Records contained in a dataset

####

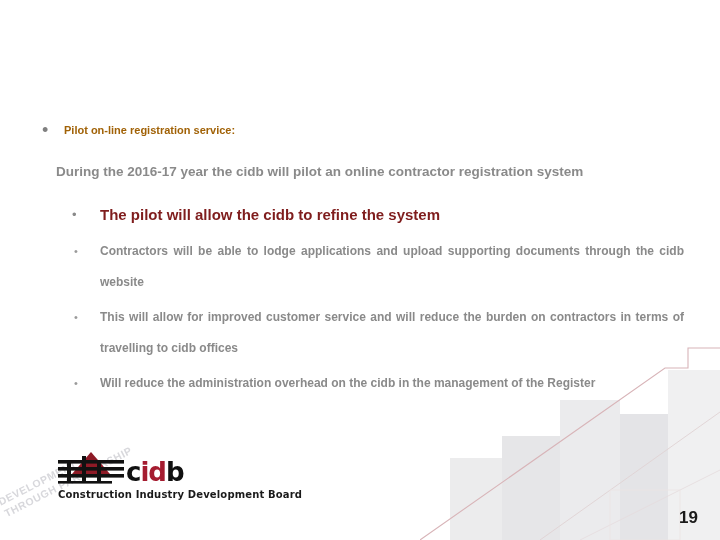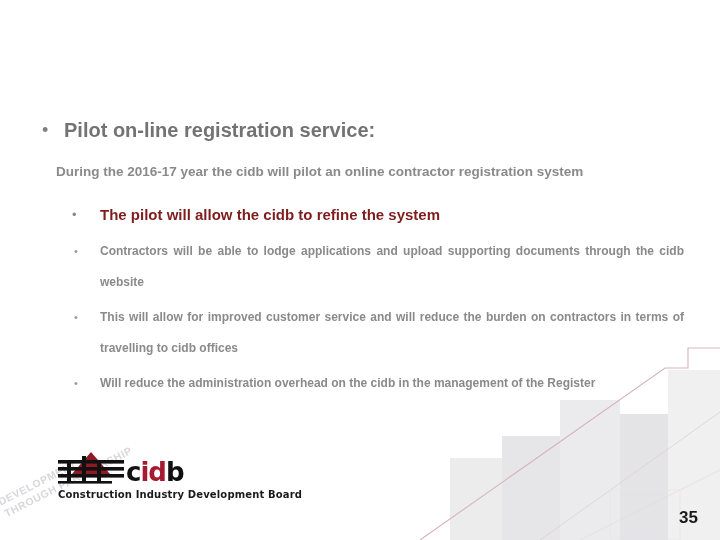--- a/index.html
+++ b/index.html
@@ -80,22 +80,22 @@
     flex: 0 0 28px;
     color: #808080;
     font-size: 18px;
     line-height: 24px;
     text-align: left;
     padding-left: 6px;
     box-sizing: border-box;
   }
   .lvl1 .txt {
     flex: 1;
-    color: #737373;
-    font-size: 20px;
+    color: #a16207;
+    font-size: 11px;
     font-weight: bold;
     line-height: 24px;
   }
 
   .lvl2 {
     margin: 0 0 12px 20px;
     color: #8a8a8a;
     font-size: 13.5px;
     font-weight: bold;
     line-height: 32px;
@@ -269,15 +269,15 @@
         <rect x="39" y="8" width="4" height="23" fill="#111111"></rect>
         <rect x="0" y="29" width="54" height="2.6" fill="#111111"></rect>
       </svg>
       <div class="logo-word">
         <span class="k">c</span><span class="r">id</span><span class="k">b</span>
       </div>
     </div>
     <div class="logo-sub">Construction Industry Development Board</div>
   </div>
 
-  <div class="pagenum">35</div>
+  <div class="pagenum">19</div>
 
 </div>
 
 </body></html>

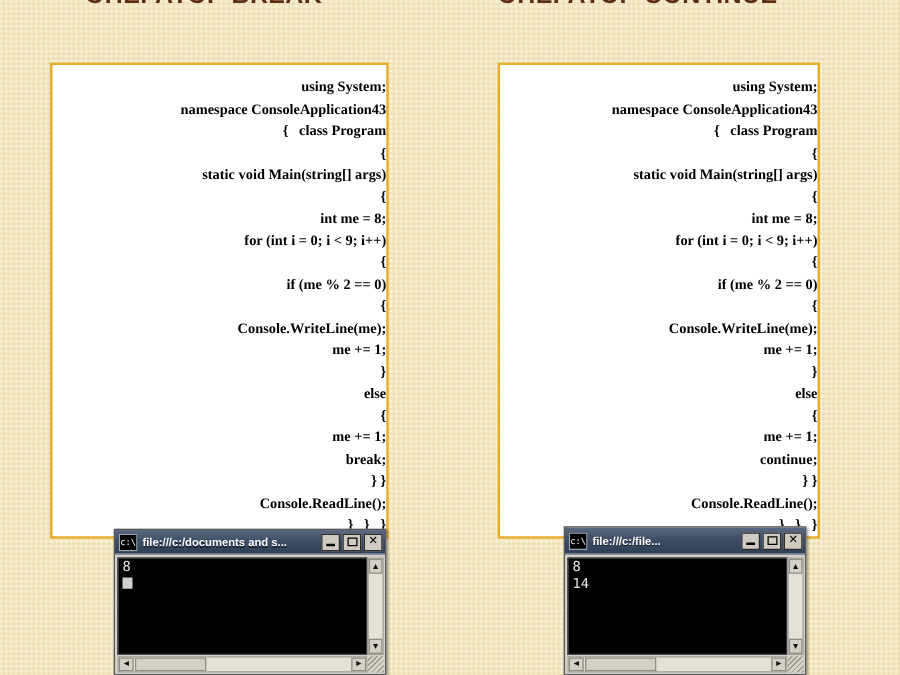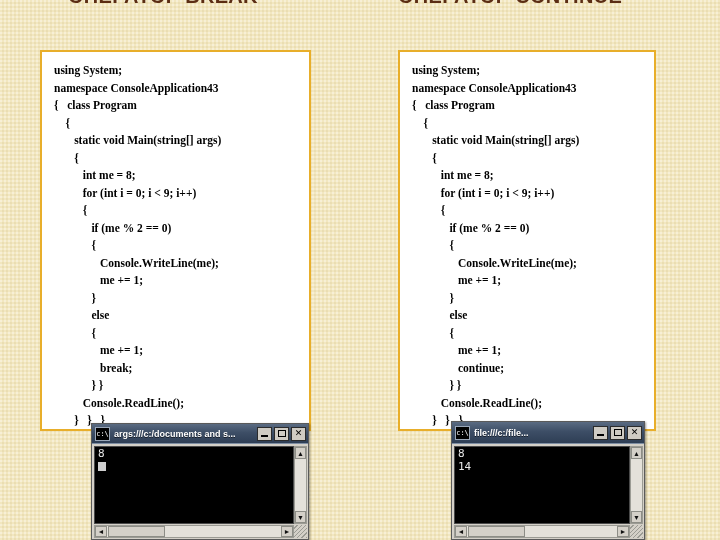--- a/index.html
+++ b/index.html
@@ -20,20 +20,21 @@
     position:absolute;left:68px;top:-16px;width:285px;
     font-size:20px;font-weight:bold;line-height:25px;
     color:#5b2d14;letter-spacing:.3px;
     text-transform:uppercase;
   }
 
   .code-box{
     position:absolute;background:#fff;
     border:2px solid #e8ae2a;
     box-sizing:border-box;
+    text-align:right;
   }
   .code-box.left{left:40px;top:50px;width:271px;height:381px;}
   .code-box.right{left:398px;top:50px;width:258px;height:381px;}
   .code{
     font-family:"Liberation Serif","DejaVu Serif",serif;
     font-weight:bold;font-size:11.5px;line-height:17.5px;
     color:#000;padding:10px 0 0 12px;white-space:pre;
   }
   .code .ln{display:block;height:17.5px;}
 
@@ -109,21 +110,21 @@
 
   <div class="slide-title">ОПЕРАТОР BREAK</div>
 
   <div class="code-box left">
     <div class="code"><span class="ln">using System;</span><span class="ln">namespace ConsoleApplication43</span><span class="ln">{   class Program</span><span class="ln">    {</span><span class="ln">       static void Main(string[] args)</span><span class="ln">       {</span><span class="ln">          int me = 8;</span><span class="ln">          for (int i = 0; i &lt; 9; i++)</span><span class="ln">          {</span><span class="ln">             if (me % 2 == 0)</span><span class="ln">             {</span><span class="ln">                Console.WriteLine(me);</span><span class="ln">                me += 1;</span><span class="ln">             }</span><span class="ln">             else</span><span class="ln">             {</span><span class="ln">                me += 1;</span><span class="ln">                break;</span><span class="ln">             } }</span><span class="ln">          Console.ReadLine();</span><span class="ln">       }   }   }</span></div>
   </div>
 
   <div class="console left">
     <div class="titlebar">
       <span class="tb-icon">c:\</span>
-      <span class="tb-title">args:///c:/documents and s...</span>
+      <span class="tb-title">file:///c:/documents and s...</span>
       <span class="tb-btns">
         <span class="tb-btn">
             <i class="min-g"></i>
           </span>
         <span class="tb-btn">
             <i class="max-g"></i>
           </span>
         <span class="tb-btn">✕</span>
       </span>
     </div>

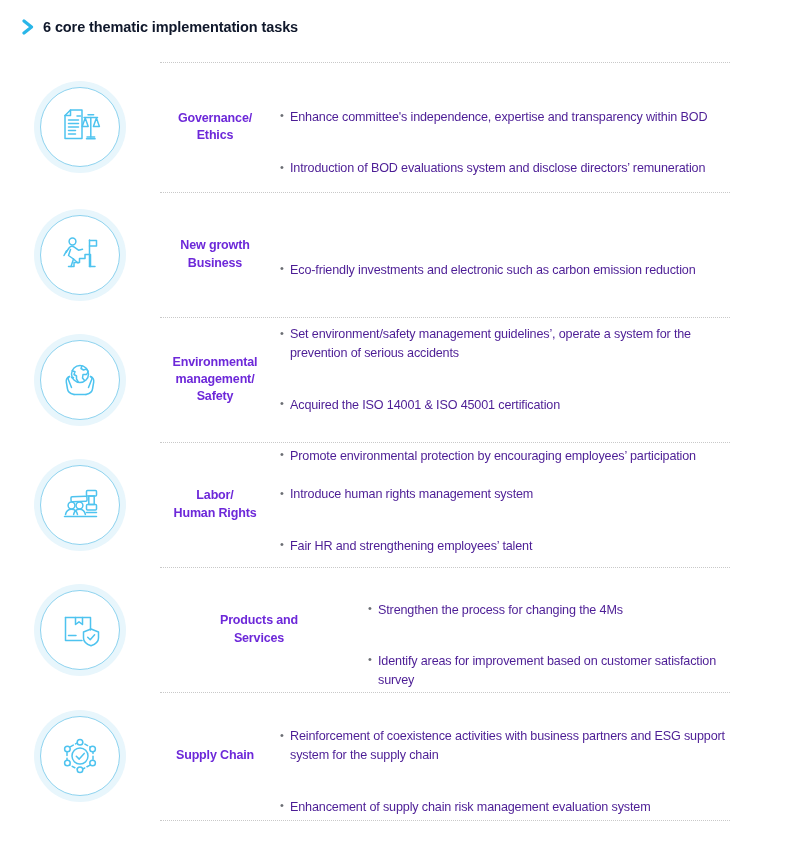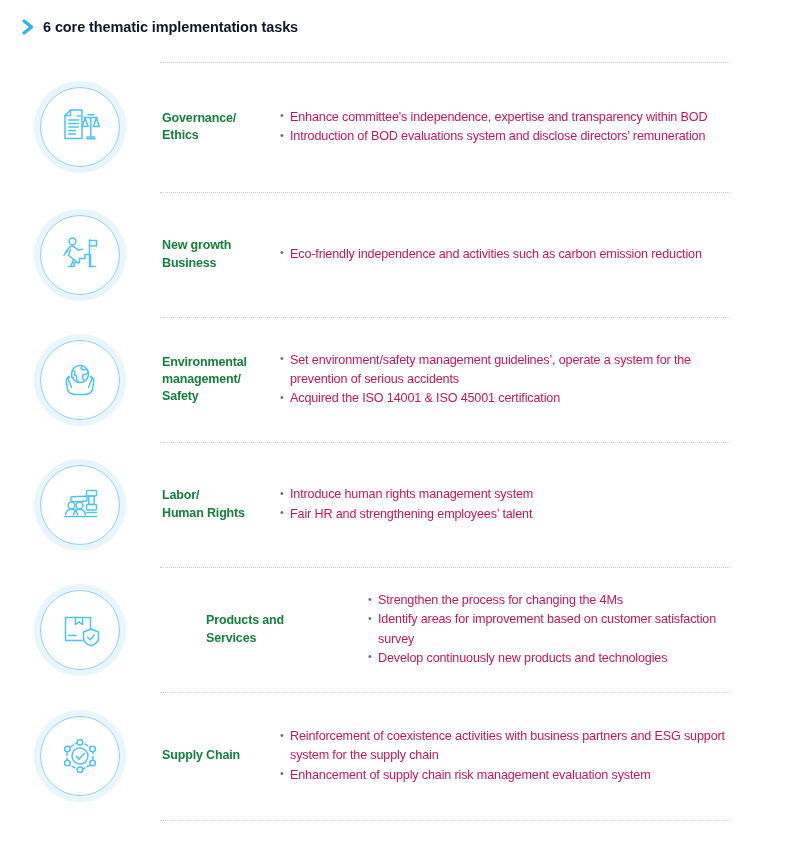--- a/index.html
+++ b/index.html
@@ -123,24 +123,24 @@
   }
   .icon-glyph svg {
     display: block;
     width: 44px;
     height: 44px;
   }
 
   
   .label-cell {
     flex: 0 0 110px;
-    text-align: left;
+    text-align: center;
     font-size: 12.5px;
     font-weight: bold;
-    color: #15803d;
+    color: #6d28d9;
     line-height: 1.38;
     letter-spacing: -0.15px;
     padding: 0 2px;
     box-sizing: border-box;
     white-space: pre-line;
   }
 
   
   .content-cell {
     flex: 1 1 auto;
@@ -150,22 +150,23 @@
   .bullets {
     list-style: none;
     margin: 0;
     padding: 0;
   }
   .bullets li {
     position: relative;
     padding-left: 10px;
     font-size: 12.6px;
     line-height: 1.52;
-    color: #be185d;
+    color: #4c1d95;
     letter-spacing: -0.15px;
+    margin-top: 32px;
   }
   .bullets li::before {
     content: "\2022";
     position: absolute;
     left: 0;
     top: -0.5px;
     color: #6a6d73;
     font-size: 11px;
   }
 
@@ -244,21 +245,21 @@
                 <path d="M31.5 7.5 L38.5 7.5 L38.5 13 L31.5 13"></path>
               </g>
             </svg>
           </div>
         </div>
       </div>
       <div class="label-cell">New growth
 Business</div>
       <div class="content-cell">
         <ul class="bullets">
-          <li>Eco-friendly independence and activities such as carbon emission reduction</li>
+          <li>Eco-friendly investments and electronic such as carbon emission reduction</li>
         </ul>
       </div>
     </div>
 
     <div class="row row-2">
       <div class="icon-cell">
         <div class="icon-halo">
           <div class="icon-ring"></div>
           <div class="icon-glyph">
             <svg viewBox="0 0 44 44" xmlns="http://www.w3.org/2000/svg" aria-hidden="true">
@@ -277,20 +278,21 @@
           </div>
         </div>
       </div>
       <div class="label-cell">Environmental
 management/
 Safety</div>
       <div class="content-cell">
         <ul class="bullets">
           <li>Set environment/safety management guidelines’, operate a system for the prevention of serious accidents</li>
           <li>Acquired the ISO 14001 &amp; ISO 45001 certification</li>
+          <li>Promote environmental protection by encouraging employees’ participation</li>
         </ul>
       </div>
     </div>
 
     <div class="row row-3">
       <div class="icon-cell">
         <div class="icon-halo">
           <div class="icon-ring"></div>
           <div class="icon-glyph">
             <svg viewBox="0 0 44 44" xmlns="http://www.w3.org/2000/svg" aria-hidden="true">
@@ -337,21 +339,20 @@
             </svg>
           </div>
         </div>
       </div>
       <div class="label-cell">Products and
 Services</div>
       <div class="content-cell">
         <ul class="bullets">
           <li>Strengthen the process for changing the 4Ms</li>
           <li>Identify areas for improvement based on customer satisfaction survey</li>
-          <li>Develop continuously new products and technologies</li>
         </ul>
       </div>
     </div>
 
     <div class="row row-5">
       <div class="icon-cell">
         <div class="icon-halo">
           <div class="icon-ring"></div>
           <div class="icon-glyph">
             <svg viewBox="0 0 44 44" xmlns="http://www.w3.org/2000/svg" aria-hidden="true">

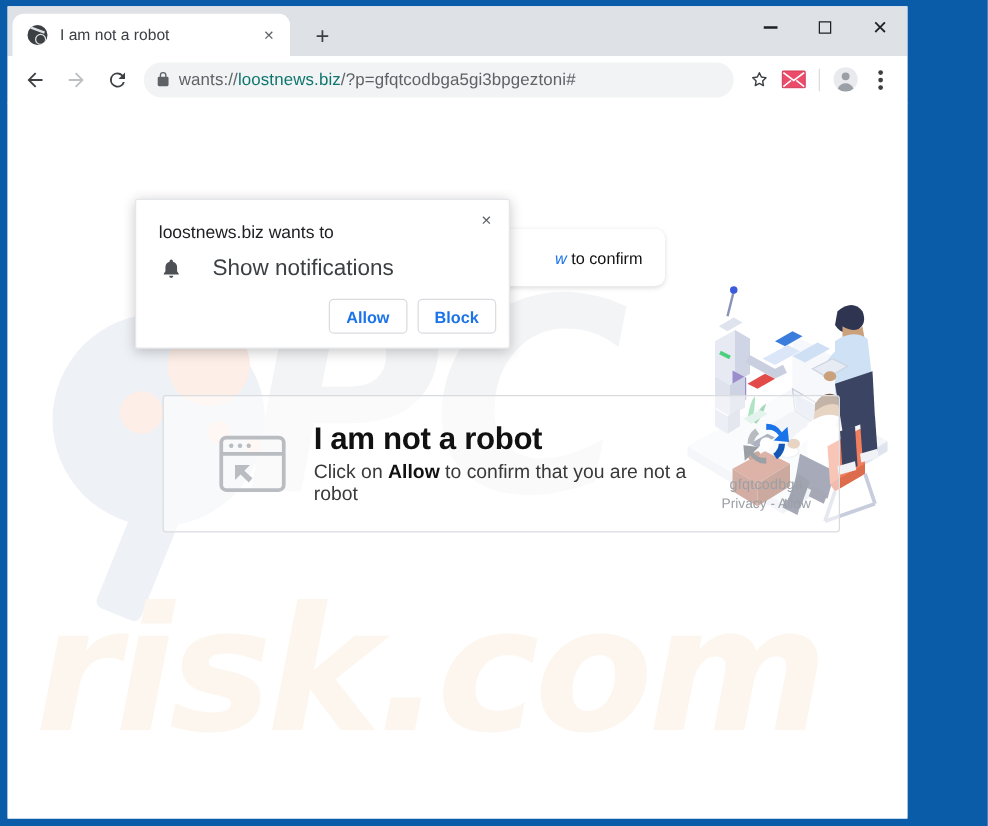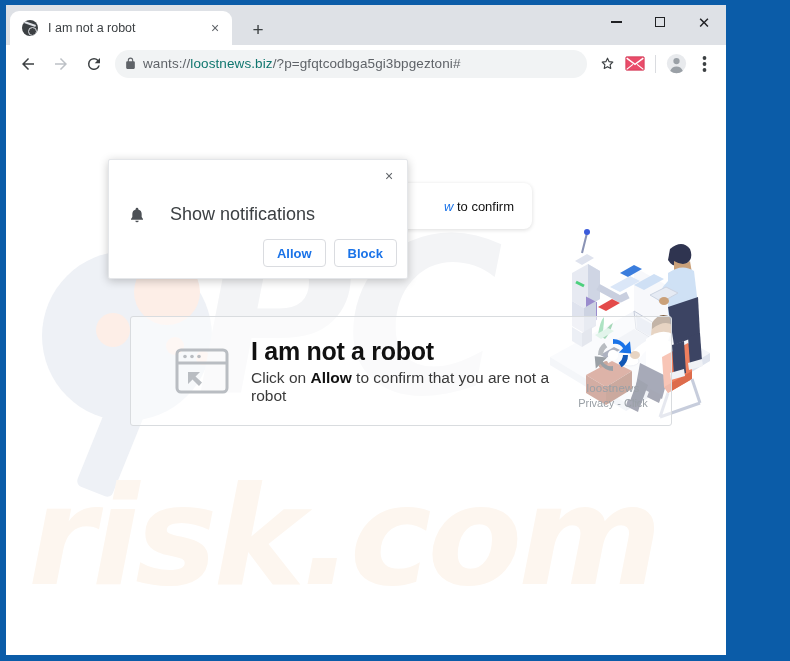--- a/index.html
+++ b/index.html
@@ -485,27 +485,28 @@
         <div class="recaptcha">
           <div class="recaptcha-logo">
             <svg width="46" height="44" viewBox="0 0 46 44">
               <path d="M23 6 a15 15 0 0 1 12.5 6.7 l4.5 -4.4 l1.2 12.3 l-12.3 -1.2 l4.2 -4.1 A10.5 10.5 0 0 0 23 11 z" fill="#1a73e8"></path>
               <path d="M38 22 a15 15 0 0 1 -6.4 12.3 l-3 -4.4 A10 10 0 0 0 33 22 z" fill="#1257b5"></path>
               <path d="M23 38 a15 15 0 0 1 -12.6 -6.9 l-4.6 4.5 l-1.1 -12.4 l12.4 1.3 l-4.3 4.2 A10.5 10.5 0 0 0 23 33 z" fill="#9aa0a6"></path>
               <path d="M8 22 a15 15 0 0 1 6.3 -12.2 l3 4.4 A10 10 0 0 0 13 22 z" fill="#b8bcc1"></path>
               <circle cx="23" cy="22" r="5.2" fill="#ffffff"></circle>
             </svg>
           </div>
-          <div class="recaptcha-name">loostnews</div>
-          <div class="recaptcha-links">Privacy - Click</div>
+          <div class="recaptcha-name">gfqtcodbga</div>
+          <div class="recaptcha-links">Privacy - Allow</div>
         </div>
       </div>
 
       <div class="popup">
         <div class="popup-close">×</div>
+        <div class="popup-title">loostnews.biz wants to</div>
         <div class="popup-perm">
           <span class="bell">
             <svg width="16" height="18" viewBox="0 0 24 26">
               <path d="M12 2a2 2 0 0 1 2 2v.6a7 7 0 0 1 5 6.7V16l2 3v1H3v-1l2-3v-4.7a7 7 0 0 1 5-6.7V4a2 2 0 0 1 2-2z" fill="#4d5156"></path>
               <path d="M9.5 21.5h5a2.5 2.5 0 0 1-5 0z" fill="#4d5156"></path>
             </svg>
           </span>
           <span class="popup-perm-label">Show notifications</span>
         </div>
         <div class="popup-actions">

####

Every line above that contains the word "logo" should be reported.

YOUR RESPONSE:
       <div class="logo-word">
     <div class="logo-sub">Construction Industry Development Board</div>
           <div class="recaptcha-logo">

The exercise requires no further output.